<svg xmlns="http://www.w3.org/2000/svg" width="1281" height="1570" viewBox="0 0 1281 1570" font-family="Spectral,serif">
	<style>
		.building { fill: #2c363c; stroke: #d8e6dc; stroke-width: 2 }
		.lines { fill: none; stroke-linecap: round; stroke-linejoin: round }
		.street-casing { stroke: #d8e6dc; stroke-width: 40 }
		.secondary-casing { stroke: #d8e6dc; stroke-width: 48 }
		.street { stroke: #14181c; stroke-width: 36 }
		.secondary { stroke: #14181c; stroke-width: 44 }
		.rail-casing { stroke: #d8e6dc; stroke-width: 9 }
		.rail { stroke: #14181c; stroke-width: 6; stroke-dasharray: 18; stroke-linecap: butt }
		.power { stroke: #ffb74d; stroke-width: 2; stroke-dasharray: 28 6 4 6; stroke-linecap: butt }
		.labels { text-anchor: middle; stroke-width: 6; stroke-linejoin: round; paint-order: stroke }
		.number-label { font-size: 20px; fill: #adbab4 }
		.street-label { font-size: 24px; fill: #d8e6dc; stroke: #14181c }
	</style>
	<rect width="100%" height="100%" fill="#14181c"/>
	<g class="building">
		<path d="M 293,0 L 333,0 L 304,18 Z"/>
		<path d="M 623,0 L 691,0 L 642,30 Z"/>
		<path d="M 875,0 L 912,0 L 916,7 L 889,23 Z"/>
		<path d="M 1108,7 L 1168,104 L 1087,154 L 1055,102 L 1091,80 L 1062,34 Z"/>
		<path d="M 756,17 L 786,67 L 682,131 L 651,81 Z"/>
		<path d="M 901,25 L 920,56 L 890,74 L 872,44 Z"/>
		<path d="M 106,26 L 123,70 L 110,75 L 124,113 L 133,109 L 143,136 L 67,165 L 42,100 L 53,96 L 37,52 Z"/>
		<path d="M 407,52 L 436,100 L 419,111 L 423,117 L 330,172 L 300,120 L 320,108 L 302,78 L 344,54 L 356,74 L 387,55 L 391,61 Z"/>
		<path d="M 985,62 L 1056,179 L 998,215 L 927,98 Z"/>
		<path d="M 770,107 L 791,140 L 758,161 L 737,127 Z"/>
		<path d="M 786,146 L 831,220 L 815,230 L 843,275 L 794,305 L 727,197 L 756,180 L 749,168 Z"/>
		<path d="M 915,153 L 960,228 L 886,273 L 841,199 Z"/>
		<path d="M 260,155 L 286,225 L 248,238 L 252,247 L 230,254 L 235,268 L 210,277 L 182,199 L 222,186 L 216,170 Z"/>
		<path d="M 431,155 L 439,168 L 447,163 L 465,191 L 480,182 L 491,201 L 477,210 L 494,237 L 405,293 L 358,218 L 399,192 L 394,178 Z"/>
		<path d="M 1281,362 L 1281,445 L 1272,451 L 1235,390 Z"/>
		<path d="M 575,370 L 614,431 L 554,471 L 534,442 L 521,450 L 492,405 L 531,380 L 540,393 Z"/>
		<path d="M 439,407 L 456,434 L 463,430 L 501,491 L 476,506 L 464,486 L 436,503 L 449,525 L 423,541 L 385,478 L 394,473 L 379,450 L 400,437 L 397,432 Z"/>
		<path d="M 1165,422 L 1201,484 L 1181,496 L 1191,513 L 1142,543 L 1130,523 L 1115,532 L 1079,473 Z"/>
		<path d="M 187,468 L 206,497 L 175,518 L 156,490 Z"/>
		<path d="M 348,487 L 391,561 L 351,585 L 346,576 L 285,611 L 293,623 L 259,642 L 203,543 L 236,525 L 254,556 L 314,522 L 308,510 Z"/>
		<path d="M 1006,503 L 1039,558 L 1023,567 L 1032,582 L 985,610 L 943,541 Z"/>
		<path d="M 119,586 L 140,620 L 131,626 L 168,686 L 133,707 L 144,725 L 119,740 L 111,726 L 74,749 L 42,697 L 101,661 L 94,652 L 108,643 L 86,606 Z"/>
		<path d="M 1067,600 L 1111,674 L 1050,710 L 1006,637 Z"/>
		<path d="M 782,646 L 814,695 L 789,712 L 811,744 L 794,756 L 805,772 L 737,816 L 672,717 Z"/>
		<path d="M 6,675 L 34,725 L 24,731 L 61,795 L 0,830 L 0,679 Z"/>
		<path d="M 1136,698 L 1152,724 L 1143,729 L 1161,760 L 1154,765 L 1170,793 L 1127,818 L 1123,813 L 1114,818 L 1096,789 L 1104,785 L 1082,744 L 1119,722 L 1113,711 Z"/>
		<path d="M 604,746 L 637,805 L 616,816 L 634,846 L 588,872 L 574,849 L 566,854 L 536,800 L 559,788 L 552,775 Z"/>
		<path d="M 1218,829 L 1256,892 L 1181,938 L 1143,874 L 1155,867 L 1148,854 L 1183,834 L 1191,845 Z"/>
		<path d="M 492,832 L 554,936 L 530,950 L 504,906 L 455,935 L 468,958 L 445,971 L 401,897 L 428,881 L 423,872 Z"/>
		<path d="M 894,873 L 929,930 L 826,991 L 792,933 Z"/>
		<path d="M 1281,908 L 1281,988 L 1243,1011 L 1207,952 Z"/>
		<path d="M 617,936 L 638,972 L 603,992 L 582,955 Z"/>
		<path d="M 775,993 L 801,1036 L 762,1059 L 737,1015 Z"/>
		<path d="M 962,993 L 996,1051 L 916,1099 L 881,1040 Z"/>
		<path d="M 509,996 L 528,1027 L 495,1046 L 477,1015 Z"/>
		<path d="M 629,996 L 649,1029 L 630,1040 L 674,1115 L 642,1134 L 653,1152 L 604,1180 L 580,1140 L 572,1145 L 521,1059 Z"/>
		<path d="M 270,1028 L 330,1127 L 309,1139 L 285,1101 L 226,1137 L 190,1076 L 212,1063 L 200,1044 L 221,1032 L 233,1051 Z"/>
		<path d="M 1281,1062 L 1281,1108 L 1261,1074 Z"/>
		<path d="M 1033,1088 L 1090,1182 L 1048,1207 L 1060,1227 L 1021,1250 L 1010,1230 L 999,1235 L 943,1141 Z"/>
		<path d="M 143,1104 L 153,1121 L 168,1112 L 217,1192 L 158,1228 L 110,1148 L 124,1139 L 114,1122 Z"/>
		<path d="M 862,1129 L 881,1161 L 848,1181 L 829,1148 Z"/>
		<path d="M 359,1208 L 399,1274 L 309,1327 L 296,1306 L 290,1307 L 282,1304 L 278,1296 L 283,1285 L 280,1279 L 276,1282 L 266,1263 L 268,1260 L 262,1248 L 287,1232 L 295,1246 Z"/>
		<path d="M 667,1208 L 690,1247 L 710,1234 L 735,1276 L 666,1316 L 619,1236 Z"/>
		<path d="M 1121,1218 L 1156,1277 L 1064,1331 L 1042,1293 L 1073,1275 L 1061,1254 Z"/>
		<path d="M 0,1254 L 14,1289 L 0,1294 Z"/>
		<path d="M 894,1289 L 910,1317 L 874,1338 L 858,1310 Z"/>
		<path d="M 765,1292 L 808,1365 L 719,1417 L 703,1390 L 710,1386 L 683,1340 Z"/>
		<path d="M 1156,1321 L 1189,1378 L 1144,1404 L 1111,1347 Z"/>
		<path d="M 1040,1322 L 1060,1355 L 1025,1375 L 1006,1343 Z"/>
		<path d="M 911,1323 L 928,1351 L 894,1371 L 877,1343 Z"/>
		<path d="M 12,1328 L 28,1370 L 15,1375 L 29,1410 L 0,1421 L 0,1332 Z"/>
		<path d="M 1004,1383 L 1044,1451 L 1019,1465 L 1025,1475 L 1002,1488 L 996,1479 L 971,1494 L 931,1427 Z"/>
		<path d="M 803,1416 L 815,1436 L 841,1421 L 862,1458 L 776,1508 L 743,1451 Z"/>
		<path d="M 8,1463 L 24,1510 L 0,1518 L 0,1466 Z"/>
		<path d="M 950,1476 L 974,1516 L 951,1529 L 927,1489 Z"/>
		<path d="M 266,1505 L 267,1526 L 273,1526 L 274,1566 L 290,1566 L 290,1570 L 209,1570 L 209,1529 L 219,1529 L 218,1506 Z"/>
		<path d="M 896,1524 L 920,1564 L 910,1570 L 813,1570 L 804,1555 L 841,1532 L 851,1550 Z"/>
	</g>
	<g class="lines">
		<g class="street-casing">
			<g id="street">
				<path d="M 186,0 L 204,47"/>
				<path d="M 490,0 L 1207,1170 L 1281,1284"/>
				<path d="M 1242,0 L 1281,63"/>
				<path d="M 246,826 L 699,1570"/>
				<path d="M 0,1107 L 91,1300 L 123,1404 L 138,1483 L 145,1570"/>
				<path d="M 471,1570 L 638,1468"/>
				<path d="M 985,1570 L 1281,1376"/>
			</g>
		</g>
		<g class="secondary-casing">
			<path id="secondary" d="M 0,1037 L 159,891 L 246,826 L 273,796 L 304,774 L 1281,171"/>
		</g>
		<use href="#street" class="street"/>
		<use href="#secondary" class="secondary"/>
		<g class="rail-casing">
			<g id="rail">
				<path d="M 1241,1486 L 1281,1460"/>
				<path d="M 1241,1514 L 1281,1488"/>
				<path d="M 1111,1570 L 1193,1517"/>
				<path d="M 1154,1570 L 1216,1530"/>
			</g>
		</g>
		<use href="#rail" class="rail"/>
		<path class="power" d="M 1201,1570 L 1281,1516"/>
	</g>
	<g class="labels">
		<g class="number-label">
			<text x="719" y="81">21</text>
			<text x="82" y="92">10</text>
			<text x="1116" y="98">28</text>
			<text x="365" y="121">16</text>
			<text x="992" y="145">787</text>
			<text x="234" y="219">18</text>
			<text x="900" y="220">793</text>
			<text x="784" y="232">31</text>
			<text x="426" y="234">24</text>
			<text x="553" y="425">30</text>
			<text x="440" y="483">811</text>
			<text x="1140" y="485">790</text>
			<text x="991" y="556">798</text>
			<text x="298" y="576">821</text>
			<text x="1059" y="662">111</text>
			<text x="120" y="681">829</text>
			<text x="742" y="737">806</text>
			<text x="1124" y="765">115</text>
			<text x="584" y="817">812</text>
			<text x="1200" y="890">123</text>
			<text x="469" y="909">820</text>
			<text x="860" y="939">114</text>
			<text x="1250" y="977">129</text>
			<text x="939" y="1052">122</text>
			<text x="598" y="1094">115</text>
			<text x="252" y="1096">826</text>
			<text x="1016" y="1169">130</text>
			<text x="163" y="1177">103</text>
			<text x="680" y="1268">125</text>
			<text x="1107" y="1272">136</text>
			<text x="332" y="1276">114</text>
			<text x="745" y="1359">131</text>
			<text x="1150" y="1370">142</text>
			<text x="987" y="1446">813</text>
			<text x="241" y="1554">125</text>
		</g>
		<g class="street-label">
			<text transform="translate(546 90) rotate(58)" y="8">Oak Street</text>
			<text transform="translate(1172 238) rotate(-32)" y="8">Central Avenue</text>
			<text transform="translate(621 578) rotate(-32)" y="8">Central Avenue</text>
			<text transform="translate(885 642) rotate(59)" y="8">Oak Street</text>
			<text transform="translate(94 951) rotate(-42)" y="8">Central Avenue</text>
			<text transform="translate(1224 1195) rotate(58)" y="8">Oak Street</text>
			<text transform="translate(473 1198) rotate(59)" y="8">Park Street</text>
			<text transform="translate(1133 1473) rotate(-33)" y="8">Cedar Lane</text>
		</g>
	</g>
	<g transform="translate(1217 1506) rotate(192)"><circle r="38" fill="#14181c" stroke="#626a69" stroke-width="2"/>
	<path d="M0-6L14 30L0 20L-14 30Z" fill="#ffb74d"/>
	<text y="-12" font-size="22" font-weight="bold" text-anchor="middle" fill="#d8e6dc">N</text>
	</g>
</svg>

• • • •

WORK ITEM:
Wherever the string "lines" appears in the listing above, show the whole line.

RESPONSE TO THIS EXERCISE:
		.lines { fill: none; stroke-linecap: round; stroke-linejoin: round }
	<g class="lines">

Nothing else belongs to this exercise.